The investigators studied esophageal and tissue sections of 52 rats at different time points after esophagojejunostomy and samples were analyzed for length, type, and location of columnar lining. In addition, the sections were examined immunophenotypically to elucidate the molecular changes that occur during ulceration. Agoston T. Agoston, MD, PhD, of Brigham and Women’s Hospital and the department of pathology at Harvard Medical School, Boston, and colleagues reported the findings in Cellular and Molecular Gastroenterology and Hepatology.

“This rodent columnar-lined esophagus has been proposed to develop from cellular reprogramming of progenitor cells, but studies on early columnar-lined esophagus development are lacking,” the researchers wrote.

In the model, ulceration was seen 2 weeks after surgery, which began distally at the esophagojejunal anastomosis. Representative of wound healing, reepithelialization of the ulcer region took place through formation of immature glands, which were found to bud directly from jejunal crypts.

After immunophenotypic analysis, the researchers reported that “immunohistochemical characterization of neoglandular epithelium located immediately proximal to the anastomosis showed features similar to those of the native nonproliferating jejunal epithelium located immediately distal to the anastomosis.” They further reported that “the columnar-lined esophagus’s immunoprofile was similar to jejunal crypt epithelium.”

Upon further examination of the ulcer segment, Dr.
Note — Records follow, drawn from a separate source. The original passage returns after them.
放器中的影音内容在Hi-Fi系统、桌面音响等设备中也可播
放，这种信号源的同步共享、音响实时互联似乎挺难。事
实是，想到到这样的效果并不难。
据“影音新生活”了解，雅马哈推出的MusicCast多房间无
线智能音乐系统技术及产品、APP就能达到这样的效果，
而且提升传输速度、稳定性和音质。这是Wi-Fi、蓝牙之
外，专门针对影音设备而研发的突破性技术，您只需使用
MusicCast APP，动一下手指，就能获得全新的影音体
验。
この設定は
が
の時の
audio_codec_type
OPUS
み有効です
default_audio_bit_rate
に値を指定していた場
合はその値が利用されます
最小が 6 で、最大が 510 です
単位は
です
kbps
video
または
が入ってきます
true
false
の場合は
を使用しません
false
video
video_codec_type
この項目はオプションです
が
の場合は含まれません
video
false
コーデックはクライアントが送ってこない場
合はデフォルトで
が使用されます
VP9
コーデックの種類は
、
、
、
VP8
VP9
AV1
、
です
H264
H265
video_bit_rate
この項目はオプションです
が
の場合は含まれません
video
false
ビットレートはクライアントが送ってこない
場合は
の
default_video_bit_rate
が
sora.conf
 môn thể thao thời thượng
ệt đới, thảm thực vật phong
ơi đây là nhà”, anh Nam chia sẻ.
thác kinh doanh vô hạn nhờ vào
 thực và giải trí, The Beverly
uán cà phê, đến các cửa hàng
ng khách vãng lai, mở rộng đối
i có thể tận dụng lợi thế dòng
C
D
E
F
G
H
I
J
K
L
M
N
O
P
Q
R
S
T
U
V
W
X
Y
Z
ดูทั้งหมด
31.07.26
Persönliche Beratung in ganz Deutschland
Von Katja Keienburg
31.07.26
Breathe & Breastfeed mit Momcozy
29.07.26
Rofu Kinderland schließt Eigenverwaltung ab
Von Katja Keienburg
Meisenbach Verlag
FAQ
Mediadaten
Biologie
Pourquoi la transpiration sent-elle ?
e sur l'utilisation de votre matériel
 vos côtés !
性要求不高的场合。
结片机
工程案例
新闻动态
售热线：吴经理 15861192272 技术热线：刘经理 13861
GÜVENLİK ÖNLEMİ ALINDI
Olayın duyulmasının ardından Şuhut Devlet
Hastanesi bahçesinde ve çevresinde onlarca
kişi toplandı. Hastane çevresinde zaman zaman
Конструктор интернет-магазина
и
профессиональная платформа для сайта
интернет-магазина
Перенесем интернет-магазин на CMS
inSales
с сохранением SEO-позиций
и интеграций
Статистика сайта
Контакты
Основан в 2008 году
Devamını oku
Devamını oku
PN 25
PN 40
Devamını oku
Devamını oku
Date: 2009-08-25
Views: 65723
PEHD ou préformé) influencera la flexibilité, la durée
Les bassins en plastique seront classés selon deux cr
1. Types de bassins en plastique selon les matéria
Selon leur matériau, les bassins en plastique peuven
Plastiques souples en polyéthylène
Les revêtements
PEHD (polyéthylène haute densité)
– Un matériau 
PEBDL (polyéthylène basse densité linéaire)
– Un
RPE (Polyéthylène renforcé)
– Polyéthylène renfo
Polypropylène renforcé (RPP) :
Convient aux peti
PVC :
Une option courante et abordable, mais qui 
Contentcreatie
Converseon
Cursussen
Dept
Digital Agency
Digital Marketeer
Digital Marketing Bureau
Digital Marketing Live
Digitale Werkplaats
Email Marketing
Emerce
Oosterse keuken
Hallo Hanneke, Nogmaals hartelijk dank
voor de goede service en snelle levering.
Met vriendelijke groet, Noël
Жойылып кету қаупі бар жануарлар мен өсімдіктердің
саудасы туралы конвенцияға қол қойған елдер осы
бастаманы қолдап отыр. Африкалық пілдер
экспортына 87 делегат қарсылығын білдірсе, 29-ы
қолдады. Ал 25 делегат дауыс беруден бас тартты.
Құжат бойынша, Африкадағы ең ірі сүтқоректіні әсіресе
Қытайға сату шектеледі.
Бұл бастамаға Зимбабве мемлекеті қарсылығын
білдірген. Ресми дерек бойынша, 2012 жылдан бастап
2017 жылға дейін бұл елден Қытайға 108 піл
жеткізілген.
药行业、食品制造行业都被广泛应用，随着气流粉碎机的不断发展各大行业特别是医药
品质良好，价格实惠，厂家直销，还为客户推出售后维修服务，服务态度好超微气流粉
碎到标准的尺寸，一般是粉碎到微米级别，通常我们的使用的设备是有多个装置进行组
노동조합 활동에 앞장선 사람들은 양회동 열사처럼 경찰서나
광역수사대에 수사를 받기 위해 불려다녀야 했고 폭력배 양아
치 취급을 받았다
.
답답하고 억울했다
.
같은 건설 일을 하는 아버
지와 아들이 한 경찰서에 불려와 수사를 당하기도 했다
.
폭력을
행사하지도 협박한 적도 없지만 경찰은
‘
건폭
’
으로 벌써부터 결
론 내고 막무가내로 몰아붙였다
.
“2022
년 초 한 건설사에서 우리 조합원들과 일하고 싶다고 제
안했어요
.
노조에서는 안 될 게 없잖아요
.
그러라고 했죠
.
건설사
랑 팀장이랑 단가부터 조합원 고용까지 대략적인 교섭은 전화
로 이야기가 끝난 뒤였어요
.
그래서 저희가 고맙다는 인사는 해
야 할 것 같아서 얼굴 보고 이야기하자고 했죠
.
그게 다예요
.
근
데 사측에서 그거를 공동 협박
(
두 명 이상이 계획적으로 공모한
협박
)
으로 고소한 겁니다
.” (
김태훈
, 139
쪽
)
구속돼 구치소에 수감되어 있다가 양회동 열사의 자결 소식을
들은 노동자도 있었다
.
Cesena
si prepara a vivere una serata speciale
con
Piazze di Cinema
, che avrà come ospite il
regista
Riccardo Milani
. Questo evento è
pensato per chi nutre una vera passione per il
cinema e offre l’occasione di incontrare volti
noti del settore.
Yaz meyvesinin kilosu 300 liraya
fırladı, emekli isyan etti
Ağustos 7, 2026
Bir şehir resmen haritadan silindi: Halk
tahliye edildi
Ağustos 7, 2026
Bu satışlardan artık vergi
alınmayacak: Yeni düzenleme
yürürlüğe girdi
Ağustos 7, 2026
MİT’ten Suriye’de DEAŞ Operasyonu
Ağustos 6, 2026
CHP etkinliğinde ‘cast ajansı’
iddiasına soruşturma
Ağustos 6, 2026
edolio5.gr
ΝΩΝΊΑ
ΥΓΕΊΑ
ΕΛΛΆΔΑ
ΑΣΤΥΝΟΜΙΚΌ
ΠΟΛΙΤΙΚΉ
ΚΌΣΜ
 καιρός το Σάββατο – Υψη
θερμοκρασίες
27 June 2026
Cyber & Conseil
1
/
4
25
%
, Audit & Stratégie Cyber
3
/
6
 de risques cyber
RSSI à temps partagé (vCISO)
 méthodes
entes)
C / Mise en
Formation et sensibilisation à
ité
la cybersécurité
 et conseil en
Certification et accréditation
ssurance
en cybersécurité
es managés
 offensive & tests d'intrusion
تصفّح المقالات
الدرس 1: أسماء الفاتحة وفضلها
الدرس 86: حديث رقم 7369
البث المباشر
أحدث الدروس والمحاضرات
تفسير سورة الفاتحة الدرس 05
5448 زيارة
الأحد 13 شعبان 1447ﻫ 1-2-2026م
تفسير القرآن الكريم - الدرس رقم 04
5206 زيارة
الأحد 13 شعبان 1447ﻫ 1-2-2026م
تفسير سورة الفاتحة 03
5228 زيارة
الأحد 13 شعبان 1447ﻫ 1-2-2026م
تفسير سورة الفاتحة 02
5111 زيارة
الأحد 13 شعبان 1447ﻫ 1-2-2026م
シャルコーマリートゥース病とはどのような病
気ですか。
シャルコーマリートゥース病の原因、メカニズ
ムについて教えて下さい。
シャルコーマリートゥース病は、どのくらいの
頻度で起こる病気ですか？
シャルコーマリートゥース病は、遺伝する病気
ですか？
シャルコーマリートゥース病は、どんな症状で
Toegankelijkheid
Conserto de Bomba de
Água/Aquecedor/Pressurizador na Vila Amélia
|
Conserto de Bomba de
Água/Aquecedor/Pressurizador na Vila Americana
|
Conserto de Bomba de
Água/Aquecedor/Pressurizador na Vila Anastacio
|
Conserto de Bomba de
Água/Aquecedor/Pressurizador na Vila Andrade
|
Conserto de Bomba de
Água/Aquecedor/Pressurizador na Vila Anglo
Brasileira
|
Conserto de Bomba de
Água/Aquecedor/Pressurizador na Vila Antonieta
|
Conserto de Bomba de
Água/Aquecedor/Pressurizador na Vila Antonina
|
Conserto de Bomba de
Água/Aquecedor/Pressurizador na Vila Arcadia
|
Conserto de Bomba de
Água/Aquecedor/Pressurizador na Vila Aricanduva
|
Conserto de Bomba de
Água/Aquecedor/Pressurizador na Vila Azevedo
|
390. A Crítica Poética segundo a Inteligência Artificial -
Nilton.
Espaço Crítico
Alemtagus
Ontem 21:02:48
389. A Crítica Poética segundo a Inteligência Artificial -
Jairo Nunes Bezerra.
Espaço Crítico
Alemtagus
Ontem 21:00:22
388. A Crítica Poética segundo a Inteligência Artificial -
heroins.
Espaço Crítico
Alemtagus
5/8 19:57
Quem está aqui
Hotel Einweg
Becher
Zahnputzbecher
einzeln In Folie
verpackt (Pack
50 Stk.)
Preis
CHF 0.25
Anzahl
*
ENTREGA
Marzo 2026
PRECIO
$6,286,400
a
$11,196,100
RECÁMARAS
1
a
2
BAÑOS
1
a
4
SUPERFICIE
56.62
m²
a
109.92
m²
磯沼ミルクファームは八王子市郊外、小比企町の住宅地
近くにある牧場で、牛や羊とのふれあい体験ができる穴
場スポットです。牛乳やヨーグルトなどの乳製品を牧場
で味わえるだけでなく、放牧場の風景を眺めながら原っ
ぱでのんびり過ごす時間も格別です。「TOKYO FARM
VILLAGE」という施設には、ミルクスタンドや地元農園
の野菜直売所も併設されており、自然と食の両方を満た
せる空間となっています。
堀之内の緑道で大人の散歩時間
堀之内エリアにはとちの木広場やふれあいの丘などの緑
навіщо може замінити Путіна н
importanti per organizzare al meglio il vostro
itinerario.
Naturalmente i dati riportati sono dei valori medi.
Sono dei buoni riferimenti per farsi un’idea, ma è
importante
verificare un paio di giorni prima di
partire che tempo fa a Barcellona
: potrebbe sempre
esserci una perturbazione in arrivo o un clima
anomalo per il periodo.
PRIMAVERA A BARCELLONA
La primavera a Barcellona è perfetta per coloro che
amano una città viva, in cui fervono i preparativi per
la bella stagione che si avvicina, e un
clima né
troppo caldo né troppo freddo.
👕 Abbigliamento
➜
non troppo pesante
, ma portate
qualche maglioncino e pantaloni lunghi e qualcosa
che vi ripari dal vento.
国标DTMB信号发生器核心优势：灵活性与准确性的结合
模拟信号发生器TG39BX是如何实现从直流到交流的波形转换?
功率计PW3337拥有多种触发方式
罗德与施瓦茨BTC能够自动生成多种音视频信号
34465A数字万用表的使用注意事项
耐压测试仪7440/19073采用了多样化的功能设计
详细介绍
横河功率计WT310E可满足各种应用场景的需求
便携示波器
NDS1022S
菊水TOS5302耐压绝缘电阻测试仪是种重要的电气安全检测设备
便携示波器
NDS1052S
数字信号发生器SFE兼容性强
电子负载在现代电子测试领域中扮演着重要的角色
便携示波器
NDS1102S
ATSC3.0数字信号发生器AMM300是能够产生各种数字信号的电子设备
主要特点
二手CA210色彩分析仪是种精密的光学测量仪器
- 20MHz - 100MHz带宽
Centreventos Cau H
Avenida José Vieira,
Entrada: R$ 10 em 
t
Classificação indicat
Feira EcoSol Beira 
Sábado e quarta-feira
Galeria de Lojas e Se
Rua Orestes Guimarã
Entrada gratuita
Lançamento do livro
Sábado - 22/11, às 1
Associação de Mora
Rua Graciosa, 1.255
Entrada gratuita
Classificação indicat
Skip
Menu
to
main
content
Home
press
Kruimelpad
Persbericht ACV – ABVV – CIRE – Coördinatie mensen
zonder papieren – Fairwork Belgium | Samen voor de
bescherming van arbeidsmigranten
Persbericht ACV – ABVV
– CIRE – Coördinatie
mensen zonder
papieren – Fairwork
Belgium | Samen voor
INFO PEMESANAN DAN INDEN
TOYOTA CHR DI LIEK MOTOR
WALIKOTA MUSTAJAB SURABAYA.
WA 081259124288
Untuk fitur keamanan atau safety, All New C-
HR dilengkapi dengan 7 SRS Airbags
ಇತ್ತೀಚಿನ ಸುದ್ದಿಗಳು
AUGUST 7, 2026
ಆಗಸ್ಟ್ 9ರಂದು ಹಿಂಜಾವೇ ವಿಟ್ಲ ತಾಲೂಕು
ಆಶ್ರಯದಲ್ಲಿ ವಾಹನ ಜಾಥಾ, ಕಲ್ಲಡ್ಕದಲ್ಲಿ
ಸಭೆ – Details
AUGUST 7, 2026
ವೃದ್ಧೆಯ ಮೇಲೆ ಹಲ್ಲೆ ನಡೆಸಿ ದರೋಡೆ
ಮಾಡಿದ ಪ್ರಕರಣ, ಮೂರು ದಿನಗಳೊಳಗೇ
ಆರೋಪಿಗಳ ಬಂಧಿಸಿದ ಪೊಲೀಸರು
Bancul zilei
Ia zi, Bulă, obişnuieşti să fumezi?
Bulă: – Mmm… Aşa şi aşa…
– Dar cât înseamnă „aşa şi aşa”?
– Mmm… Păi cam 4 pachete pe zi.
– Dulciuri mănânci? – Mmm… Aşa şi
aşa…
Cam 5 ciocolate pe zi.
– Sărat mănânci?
Agoston and colleagues found that columnar-lined esophagus elongated from 0.15 mm (standard error of the mean, ± 0.1) to 5.22 mm (SEM, ± 0.37) at 2 and 32 weeks post esophagojejunostomy, respectively.

“There was a highly significant linear relationship between the length of the neoglandular epithelium in the distal esophagus and the number of weeks after surgery (correlation coefficient, 0.94; P less than .0001),” the investigators stated.

Locational analysis revealed epithelial-mesenchymal transition markers being expressed by spindle-shaped cells at the leading edge of the columnar-lined esophagus. In addition, neoglands were identified within esophageal ulcer beds and actively dividing squamous epithelium was seen exclusively at the proximal ulcer border.

Following the systematic analysis, the authors noted that the columnar-lined esophagus was most likely the result of jejunal cell migration into the esophagus. They suggested that if compared, jejunal cells may competitively dominate squamous cells in the context of chronic gastroesophageal reflux disease. Furthermore, they observed that the region of ulceration following esophagojejunostomy in their model was more expansive than that reported in other comparable rodent models of reflux esophagitis.

“The reason for this difference is not clear, but we speculate that it is the result of technical aspects of our reflux-inducing surgery,” the researchers wrote. They further explained that “we intentionally fashioned a large anastomotic orifice between the esophagus and jejunum, perhaps larger than that fashioned by other investigators.” And they concluded, “we suspect that this larger orifice resulted in esophageal exposure to larger volumes of refluxate and, consequently, larger areas of ulceration.”

The authors acknowledged their results may not be fully applicable in the context of human Barrett’s esophagus, given the rodent model. However, they do believe the findings may provide a basis to help understand the wound repair process, particularly the distal edge of ulcers that border the columnar epithelium.

“Using a rat model of reflux esophagitis via surgical esophagojejunostomy, we have shown that a metaplastic, columnar-lined esophagus develops via a wound healing process, and not via genetic reprogramming of progenitor cells,” the researchers concluded.

The study was supported by grant funding from the National Institutes of Health and the Baylor Scott and White Research Institute. The authors reported no conflicts of interest.